Having additional insureds and additional interests for any insurance policy is all about maximizing protection and extending it to anyone else who may need it.
It may also be a requirement from those with actual ownership or insurance companies.
Understanding and applying Additional Insured and Additional Interest in auto insurance policies is necessary for thorough risk assessment and management.
These roles help identify the coverage and liabilities among the involved parties. This can prevent potential legal disputes and financial losses.
It’s always a good idea to extend something as liability coverage or property damage to someone who frequents or owns your car or home.
Frequently Asked Questions
Who needs to be added as an additional insured?
Landlords, clients, general contractors, property owners and other parties who could be held liable for your actions want to be added as additional insureds on your liability insurance policy.
Who usually gets added as an additional interest?

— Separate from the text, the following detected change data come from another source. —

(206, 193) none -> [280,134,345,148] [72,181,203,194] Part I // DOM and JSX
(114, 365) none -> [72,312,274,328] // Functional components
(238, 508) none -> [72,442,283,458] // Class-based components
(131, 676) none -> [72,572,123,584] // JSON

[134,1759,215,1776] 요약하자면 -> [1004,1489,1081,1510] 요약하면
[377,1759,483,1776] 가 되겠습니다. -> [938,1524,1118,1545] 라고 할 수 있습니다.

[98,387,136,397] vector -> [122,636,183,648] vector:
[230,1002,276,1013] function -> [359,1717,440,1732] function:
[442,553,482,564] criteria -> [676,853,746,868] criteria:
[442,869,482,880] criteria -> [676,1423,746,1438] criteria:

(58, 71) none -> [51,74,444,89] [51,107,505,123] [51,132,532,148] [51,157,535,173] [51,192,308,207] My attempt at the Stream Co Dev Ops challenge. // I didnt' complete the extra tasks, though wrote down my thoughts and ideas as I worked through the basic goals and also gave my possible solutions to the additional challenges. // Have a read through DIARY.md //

Lenders, lienholders, mortgage companies and sometimes landlords are added as additional interests to be notified of the status of the insurance policy that protects their interest.
Can an additional interest file an insurance claim?
No, an additional interest cannot file a claim or receive claim payments. They only get notified of cancellations, non renewals or major changes to the insurance policy.
Can an additional insured file an insurance claim?
Yes, an additional insured can be defended by the insurer and receive claim payments if they are sued or held liable for a covered loss under the insurance policy.
Can someone be both an additional insured and an additional interest at the same time?
In most cases yes, but insurers usually classify them as an additional insured if they require coverage, since that already implies they have an interest in the risk.